LMI yellow glue is pretty amazing in how quickly it sets, you can mill parts glued with this within 90 minutes after clamping. It dries very hard, almost as hard as hide glue, a big consideration for string instrument makers. It is believed that hard glue joints make the transmission of energy easier and quicker, this helps that instrument sound better.
The only drawback about the LMI glue is if the glue is too cold, it becomes chalky. I have found that if I use this glue when it is below 80 degrees Fahrenheit and 50% humidity, it will leave a white residue in wood pores. That makes for more work especially when using this glue on walnut or East Indian rosewood, I spend more time washing out the glue than working on the guitar.

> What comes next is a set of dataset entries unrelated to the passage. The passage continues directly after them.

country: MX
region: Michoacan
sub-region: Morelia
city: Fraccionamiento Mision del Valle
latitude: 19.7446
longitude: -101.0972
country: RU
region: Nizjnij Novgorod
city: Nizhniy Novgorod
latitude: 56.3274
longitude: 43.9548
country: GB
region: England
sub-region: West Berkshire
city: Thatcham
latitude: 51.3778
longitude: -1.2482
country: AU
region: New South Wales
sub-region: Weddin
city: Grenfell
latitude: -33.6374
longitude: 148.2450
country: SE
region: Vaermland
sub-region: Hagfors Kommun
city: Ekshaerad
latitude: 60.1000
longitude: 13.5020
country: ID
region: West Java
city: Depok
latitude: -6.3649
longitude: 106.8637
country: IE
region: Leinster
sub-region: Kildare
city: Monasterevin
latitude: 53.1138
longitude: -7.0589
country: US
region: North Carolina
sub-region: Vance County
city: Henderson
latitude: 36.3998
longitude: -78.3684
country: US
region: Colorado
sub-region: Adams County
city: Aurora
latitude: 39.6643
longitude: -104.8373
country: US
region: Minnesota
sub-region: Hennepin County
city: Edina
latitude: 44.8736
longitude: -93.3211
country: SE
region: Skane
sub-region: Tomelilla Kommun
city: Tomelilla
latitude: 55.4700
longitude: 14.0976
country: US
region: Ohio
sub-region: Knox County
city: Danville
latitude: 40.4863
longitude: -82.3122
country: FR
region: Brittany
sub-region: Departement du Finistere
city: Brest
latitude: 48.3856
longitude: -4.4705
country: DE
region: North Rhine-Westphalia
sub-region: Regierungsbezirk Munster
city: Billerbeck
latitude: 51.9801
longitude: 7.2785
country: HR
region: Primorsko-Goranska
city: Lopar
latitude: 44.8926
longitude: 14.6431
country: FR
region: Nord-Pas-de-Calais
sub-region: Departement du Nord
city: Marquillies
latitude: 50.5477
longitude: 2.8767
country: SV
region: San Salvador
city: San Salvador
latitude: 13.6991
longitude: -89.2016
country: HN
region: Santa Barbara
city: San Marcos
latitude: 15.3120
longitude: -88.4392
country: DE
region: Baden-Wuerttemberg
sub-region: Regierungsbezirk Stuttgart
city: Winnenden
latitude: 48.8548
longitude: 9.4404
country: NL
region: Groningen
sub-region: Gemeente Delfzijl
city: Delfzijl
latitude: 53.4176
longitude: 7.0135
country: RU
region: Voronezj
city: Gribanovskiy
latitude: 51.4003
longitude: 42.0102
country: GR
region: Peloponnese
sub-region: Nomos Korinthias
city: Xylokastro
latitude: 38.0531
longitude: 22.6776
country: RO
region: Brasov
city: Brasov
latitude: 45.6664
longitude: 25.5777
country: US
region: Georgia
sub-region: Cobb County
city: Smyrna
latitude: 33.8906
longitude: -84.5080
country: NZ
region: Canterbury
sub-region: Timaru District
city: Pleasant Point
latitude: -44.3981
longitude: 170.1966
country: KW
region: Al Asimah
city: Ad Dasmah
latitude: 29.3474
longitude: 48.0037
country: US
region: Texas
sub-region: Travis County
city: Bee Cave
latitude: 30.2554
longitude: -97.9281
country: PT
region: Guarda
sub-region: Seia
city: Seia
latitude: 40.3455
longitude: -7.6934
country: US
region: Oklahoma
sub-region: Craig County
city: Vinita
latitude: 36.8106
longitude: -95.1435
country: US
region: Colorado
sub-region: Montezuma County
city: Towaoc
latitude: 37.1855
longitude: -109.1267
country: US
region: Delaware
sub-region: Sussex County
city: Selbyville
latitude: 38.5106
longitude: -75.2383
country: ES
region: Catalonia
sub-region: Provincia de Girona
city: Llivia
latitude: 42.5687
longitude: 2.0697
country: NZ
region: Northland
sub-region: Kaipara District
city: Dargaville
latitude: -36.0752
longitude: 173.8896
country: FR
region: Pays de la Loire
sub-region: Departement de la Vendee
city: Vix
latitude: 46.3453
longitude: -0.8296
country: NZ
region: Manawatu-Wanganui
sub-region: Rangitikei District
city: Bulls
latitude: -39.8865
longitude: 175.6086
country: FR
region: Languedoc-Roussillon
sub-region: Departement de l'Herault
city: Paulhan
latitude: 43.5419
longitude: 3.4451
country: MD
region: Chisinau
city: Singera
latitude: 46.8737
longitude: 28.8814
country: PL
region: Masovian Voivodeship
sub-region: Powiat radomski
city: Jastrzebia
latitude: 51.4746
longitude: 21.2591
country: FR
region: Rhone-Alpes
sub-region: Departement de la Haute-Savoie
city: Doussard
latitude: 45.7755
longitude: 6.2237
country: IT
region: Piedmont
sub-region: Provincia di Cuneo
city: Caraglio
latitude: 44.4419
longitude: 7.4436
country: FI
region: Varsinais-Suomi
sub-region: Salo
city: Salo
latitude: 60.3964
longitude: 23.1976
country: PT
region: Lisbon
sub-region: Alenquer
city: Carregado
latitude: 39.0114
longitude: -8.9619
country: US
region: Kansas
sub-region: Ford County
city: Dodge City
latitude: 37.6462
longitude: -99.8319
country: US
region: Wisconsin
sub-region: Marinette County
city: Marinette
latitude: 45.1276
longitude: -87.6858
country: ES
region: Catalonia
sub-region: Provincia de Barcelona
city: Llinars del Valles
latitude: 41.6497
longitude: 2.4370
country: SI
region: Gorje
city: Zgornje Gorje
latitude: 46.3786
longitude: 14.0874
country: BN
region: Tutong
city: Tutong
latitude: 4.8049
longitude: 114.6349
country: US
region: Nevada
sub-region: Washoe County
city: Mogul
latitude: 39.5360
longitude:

That said, it is great glue.
I can't say enough good things about fish glue. I usually purchase fish glue from Lee Valley which is a high quality glue that I like very much, however, the smallest bottle is 16oz. in size and it takes me almost two years to use an entire bottle. I bought this small bottle from LMI and wow! this stuff will glue your fingers together!
I use this high tack glue to glue on binding strips and sometimes, if I am not in a hurry, I use it to glue the braces onto guitar backs.
This is the stuff!
Granular hide glue is simply amazing! It has a much and sometimes more shear strength that "modern" glues and dries glass hard, again, that is better fro energy transference.
I use hide glue where it really matters in guitar making - glueing the braces onto the top and back, the linings to the sides and glueing the back onto the guitar.
Every wood worker should try hide glue at least once on a project. Just make sure you have a heat gun handy to warm up all the parts that will be glue together.
Adhesives are what you make of them, each has their advantages and disadvantages, you need to experiment to find what works best for you and your projects.
Now, turn off your computer and get out into the shop!